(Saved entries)
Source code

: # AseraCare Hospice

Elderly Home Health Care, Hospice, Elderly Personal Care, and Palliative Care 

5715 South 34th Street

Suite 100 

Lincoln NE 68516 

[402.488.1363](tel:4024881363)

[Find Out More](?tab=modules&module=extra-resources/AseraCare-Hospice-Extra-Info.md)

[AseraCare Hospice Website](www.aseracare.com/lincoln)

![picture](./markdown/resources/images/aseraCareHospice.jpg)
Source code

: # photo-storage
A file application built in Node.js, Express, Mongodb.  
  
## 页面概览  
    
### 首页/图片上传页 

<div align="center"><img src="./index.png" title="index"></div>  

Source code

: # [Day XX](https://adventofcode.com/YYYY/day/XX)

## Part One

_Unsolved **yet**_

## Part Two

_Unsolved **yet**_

...

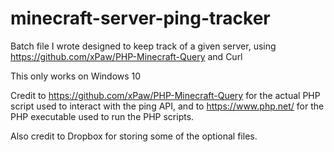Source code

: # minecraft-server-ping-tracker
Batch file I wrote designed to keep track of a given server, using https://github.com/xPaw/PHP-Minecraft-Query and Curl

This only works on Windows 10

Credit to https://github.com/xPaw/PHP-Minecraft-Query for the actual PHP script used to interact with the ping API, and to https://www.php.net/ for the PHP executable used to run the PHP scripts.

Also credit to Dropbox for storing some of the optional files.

## What the exercise asks
Count the lines of the material above that contain the string "github", treating uppercase and lowercase as different. Give only the number.

## Solution for this problem
2